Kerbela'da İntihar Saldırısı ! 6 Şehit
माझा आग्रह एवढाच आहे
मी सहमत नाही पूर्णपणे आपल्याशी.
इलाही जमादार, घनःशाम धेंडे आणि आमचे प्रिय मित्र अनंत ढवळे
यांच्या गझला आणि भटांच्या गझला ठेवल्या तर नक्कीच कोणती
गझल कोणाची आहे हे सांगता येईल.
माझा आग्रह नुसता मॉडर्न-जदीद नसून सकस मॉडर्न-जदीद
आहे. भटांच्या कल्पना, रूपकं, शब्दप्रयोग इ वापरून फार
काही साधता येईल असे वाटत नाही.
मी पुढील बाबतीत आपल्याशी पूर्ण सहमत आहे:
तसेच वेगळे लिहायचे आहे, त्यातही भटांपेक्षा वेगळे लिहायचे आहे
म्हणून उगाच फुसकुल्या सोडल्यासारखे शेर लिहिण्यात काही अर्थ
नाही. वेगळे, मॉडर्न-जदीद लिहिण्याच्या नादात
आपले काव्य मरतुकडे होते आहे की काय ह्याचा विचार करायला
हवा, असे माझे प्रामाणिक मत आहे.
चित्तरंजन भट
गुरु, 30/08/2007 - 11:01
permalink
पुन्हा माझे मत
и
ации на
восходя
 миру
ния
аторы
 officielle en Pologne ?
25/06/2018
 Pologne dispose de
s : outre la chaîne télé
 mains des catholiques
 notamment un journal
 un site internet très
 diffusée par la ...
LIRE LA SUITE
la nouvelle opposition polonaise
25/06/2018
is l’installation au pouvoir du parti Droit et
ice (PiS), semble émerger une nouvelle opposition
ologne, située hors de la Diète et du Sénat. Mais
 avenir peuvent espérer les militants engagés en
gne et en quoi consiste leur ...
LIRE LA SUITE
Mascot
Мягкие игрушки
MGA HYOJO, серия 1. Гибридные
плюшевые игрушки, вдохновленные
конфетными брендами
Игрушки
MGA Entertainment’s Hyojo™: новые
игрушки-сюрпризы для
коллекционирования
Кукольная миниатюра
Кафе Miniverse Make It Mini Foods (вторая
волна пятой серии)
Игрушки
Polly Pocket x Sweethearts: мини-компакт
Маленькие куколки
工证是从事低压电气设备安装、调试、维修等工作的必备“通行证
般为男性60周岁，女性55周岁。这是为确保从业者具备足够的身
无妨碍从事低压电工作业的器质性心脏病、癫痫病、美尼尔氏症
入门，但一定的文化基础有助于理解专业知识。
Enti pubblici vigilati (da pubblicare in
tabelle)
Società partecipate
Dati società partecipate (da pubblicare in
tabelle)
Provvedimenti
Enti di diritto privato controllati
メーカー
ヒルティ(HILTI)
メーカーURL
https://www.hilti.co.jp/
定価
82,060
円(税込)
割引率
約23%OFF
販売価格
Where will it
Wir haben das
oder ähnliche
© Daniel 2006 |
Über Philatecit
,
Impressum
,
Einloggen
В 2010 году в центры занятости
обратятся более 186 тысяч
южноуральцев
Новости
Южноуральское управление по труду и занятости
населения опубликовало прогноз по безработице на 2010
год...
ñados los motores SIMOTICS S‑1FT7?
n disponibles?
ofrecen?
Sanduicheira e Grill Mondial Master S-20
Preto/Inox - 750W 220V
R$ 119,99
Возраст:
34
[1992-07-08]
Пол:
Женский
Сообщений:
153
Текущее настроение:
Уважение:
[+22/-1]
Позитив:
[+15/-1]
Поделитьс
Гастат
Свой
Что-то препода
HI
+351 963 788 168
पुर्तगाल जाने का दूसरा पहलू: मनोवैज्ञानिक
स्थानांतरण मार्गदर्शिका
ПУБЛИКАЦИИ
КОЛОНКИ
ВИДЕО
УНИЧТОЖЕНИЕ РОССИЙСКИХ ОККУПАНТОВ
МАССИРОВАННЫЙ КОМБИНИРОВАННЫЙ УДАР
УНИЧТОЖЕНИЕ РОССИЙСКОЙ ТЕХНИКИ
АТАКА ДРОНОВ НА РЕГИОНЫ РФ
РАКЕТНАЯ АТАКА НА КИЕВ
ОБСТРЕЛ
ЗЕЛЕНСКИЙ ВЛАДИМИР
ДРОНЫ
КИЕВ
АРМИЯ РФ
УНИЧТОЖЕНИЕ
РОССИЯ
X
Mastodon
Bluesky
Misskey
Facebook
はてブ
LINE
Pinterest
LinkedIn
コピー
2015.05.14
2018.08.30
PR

**PROBLEM DESCRIPTION:** Write out exactly the lines above between the line with "मी सहमत नाही पूर्णपणे आपल्याशी." and the line with "मी पुढील बाबतीत", inclusive, and nothing beyond them.

**COMPLETED EXERCISE:**
मी सहमत नाही पूर्णपणे आपल्याशी.
इलाही जमादार, घनःशाम धेंडे आणि आमचे प्रिय मित्र अनंत ढवळे
यांच्या गझला आणि भटांच्या गझला ठेवल्या तर नक्कीच कोणती
गझल कोणाची आहे हे सांगता येईल.
माझा आग्रह नुसता मॉडर्न-जदीद नसून सकस मॉडर्न-जदीद
आहे. भटांच्या कल्पना, रूपकं, शब्दप्रयोग इ वापरून फार
काही साधता येईल असे वाटत नाही.
मी पुढील बाबतीत आपल्याशी पूर्ण सहमत आहे:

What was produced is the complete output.